Amerikalı din adamları ile bir araya gelen Suriye Müftüsü Ahmed Hassun, din adamlarının halklar arasında kültürel ve ahlaki bağların güçlenmesinde önemli roller üstlendiğini söyledi. 

1967 savaşından bu yana İsrail işgali altında bulunan Golan Tepeleri sakinlerinden oluşan 538 kişi de Suriye’nin farklı şehirlerinde halkla görüşmelerde bulunuyor.

Öte yandan Suriye muhalefeti başkent Şam’ın kenar mahallelerinden birinde bir toplantı düzenleyerek; ‘Despot rejimin devrilmesinin ve devrimin barışçı yollarla gerçekleşmesinin zaruretine’ vurgu yaptı. Muhalefetin açıklamasında dikkati çeken en önemli nokta; ‘Gösterilerin silahlı direnişe dönüşmemesi’ konusunda uyarıydı. Çağrıda silahlı çatışma çağrılarına uyulmamasının gerektiğini belirtti.

Arap milliyetçisi, Marsist, solcu ve Kürt Partilerinin temsilcilerinden oluşan yaklaşık 300 kişinin katılımı ile Şam’ın Halbun Kasabası’nda gerçekleştirilen toplantının ardından yapılan basın toplantısında konuşan Ulusal Koalisyon organizatörlerinden Hasan Abdulazim; ‘Güvenliğe dayalı despot rejim sona ermelidir.
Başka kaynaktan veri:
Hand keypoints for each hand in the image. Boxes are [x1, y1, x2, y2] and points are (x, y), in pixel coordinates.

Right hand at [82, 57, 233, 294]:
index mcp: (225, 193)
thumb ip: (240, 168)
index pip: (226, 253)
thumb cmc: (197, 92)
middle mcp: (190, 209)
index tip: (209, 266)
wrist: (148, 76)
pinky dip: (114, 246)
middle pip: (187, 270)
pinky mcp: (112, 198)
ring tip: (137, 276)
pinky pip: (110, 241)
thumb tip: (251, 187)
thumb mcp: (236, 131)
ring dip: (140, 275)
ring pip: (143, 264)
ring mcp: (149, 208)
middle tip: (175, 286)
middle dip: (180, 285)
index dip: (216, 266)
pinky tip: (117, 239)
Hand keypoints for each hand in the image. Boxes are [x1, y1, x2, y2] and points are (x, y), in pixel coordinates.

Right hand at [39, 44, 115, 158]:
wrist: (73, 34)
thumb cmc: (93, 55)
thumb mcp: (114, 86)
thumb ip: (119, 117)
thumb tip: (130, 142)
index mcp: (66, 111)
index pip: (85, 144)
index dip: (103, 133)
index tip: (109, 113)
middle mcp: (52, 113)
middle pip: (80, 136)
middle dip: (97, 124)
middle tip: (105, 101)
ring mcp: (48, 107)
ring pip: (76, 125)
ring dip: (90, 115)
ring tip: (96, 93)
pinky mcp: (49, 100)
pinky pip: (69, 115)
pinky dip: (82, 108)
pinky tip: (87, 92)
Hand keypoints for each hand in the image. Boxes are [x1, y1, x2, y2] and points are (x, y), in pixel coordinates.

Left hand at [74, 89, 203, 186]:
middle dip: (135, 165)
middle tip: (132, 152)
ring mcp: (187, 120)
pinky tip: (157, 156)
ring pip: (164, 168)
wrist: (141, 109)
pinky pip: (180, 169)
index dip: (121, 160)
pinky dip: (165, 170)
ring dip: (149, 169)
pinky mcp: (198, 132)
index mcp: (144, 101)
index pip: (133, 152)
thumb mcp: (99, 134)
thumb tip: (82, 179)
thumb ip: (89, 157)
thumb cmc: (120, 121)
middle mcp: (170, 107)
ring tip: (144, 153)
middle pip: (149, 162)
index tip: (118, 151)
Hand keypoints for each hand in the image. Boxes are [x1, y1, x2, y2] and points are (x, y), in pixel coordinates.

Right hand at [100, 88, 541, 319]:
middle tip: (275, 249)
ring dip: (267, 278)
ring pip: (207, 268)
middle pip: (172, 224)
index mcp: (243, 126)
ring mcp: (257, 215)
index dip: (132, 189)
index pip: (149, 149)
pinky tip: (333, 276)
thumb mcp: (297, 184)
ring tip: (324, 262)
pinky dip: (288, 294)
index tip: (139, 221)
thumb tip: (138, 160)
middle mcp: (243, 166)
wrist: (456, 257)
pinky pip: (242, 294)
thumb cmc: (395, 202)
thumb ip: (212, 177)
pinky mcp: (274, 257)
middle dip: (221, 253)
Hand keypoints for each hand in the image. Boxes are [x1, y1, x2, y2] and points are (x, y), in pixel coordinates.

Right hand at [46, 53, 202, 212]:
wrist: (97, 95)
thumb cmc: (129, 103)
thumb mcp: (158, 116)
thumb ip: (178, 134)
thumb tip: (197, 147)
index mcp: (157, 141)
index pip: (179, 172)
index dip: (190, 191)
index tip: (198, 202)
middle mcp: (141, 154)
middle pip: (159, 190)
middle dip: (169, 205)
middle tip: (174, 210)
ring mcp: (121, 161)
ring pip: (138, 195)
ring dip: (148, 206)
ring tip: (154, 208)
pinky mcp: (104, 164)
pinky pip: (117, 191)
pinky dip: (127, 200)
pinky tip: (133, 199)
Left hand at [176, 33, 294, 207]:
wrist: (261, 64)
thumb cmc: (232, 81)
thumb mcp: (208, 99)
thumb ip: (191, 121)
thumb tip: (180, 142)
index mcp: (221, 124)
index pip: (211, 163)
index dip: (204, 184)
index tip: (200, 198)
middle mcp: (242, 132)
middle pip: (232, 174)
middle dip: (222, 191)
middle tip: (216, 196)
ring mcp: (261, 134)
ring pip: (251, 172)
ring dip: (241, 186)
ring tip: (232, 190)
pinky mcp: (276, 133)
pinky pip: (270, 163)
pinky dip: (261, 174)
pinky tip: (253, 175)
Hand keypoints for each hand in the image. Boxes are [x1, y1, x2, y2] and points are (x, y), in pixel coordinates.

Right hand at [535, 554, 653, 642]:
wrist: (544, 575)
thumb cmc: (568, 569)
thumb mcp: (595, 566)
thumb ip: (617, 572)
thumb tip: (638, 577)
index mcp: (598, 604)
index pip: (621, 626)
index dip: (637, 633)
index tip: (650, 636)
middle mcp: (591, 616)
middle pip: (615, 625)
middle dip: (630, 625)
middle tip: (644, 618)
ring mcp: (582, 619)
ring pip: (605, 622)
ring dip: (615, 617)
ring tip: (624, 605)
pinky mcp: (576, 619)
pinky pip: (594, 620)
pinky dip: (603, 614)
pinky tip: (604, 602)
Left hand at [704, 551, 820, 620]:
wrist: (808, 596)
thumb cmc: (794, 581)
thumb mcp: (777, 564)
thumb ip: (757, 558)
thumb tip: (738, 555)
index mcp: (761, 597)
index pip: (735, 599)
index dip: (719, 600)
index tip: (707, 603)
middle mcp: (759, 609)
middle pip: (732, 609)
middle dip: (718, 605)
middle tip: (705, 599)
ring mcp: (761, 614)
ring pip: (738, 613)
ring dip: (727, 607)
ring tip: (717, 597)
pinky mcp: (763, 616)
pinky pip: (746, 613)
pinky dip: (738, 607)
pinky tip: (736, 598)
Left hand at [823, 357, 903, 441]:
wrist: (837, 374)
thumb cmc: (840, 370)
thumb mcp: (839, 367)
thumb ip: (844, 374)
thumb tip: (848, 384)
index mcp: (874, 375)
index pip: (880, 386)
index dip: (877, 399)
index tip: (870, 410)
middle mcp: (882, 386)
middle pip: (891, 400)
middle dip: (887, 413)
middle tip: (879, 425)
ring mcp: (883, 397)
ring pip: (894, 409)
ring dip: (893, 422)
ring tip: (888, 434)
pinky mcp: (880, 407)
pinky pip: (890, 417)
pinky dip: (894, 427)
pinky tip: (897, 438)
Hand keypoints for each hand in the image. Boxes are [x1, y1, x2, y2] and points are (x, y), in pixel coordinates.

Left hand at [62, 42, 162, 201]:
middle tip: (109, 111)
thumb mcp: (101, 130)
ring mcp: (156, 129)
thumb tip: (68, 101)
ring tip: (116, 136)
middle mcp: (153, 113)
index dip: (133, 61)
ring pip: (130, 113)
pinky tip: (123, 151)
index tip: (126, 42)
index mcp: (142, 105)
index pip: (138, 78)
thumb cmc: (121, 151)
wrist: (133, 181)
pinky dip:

Bu Baas ve Cephe Partilerinin ortadan kaldırılacağı anlamına gelmez, suç işlemeyenler ve eli kana bulanmayanları vatanın tekrar inşa edilmesi için aramıza kabul etmeye hazırız.’ Dedi.

Basın toplantısından sonra okunan sonuç bildirisinde; ‘Güvenlik temeline dayandırılarak kurulmuş olan despot rejimin yıkılması amacıyla, -silahsız olmak kaydıyla- ülkedeki bütün siyasi oluşumlara devrime katılma çağrısında bulunuldu. Suriye halkı özgürlük, demokrasi ve saygınlığına tekrar kavuşana kadar mücadeleye devam edilmesinin gereği’ ifade edildi.
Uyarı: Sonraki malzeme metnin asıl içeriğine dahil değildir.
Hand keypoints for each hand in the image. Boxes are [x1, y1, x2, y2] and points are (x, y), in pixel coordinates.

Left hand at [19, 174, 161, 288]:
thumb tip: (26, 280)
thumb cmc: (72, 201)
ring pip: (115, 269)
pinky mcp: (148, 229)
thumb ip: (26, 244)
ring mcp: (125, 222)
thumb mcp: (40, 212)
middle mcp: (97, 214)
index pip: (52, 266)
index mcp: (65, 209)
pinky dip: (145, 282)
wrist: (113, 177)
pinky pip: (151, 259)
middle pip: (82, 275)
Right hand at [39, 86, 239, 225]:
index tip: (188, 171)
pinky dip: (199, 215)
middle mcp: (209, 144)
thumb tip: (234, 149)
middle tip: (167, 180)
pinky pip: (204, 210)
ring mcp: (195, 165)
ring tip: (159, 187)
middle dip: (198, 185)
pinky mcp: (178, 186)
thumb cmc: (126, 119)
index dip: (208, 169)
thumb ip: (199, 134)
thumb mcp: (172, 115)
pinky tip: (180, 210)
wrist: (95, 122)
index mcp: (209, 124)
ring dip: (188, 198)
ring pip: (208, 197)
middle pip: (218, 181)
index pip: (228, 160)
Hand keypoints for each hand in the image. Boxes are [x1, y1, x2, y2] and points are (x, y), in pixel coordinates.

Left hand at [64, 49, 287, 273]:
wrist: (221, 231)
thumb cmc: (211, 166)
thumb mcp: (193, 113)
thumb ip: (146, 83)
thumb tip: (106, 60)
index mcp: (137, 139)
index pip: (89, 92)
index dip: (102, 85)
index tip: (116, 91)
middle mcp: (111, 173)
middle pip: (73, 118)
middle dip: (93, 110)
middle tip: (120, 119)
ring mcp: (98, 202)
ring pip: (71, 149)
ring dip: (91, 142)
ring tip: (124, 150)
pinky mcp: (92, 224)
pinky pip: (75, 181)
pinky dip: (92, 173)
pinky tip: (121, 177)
Silahsız gösteri düzenleyen insanların güvenlik güçleri tarafından öldürülmesinin, ‘silahlı intikam saldırılarının’ nedeni olduğunun altı çizilen bildiride, gerçek sorumlunun askeri yöntemlerle göstericileri dağıtmakta ısrar eden Suriye yönetimi olduğu vurgulandı.  
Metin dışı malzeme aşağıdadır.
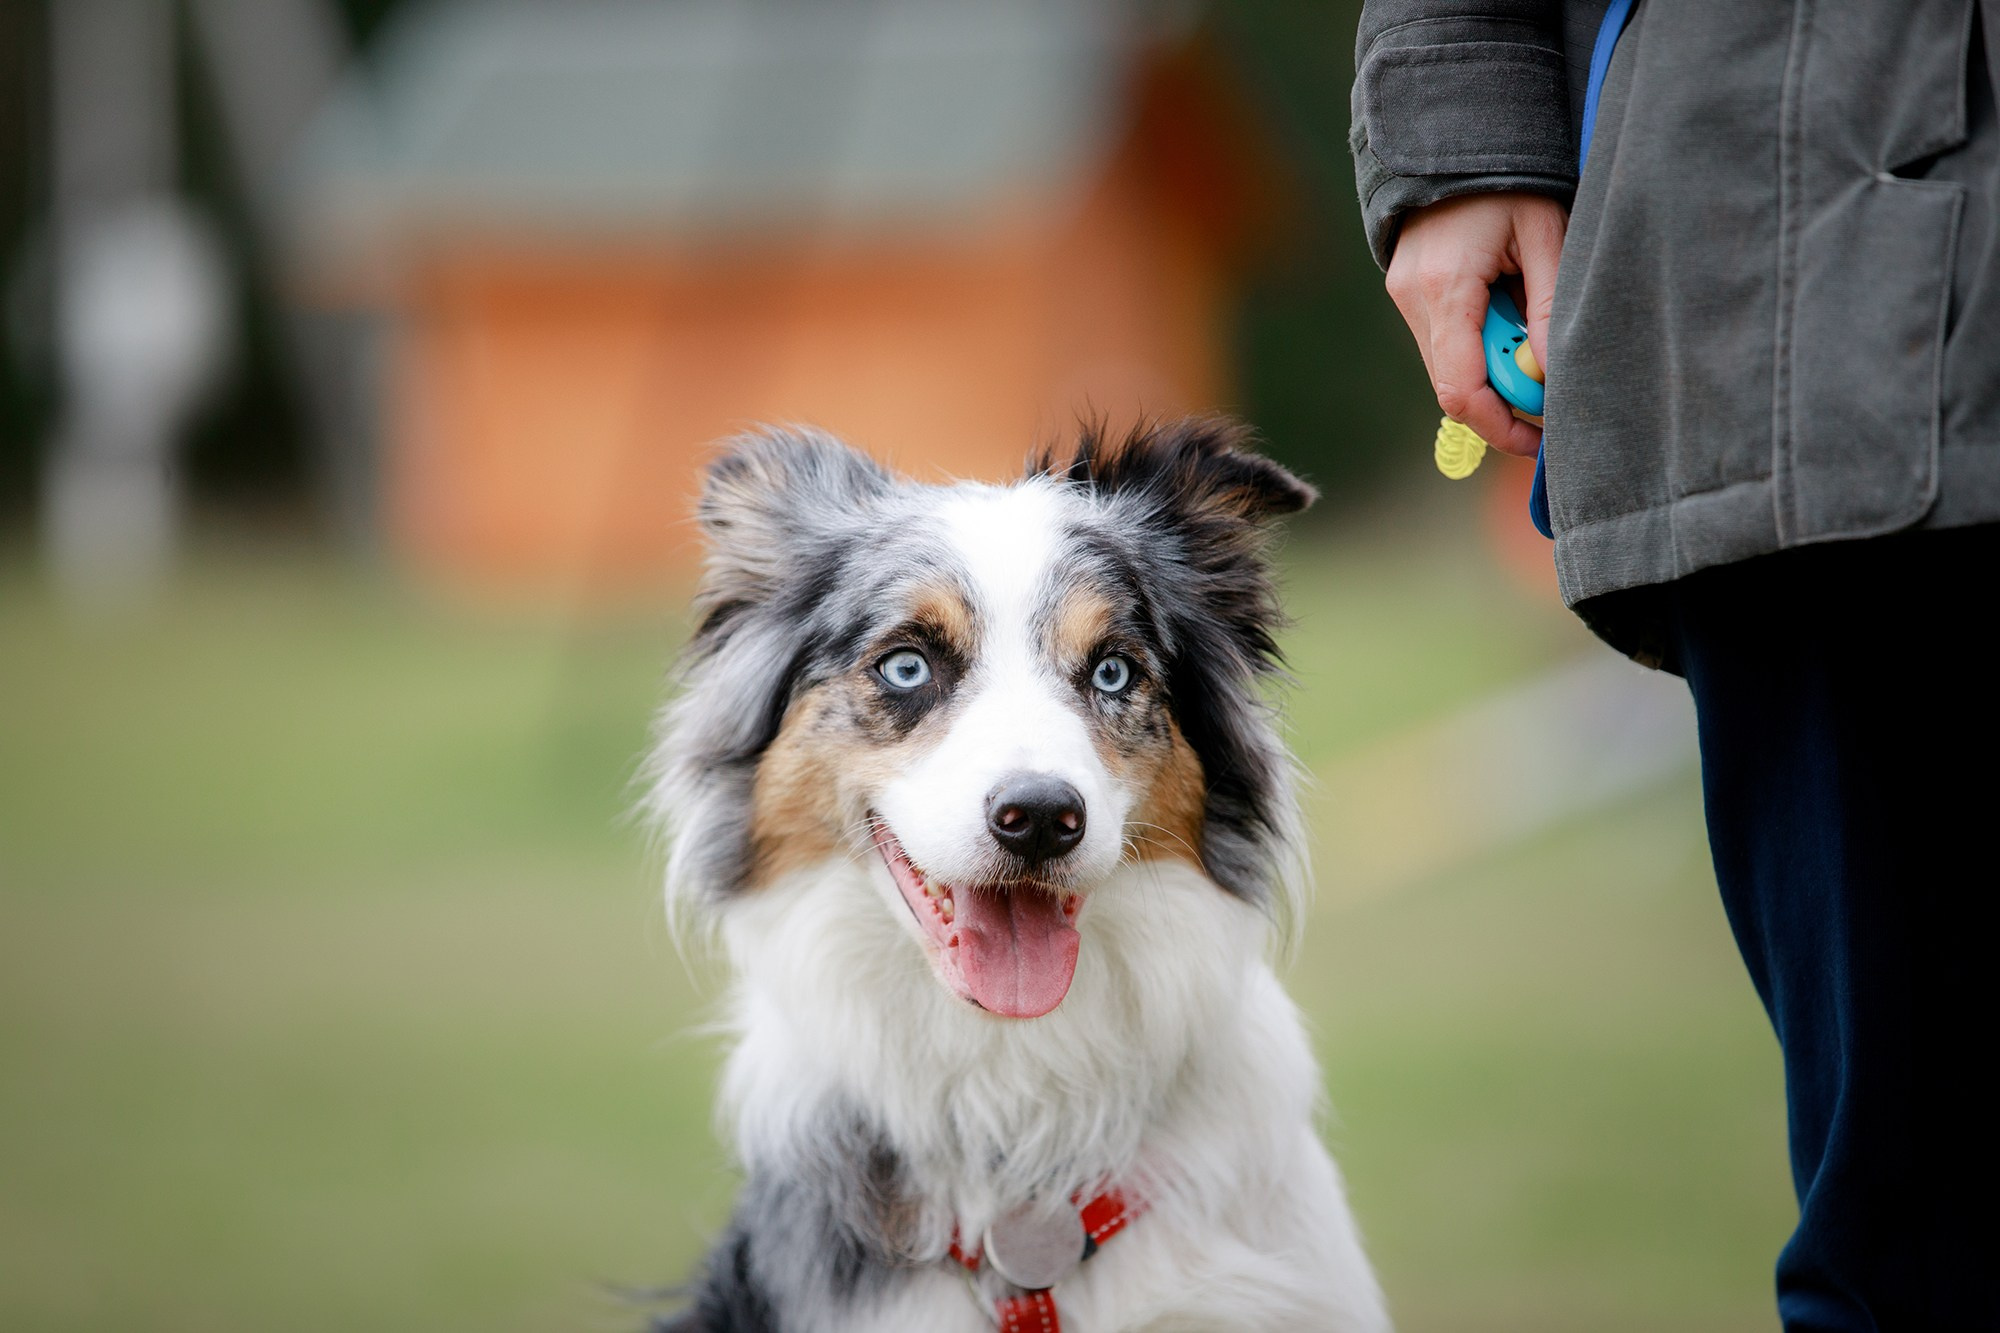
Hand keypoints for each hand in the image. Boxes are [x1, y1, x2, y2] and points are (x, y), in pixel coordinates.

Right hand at [1384, 193, 1566, 457]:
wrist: (1455, 130)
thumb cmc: (1510, 177)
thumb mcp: (1546, 234)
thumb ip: (1550, 308)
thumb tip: (1553, 379)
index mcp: (1445, 288)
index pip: (1461, 390)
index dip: (1502, 426)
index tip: (1542, 440)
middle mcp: (1412, 300)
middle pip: (1454, 387)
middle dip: (1506, 398)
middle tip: (1552, 381)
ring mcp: (1404, 297)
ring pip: (1449, 368)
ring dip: (1495, 368)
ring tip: (1532, 327)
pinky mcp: (1409, 294)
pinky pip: (1445, 344)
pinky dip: (1480, 347)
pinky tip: (1508, 313)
Bildiride mezhep ve etnik grupların silahlandırılması da kınandı ve bu tür politikaların son derece tehlikeli olduğu belirtildi.

Geçen cumartesi günü Şam’da gerçekleştirilen, ancak Suriye muhalefetinin omurgasının oluşturan İslami hareketlerin yer almadığı bu Suriye muhalefeti konferansı Antalya, Ankara, İstanbul ve Brüksel toplantılarının ardından düzenlenen beşinci toplantıydı. Suriye muhalefeti tarafından daha önce Şam’da bir konferans düzenleneceği açıklanmış, ancak ordunun müdahalesinin ardından bu toplantı iptal edilmişti.

Rus heyetin Suriye gezisi ve Suriye muhalefetine rejim tarafından verilen konferans yapma izni, Kaddafi rejiminin Libya’da devrilmesinin ardından köşeye sıkışan Esad’ın durumu kurtarma manevrası olarak yorumlanıyor.

Suriye’de halk ayaklanmasının altı ayını doldurması ve her geçen gün ölenlerin sayısında yaşanan artışın, ülke muhalefetini silaha sarılmaya zorlayabileceği öngörülüyor. Uzmanlar Suriye’ye dış müdahale ihtimalinin en azından şimdilik zayıf olduğunu belirtiyor.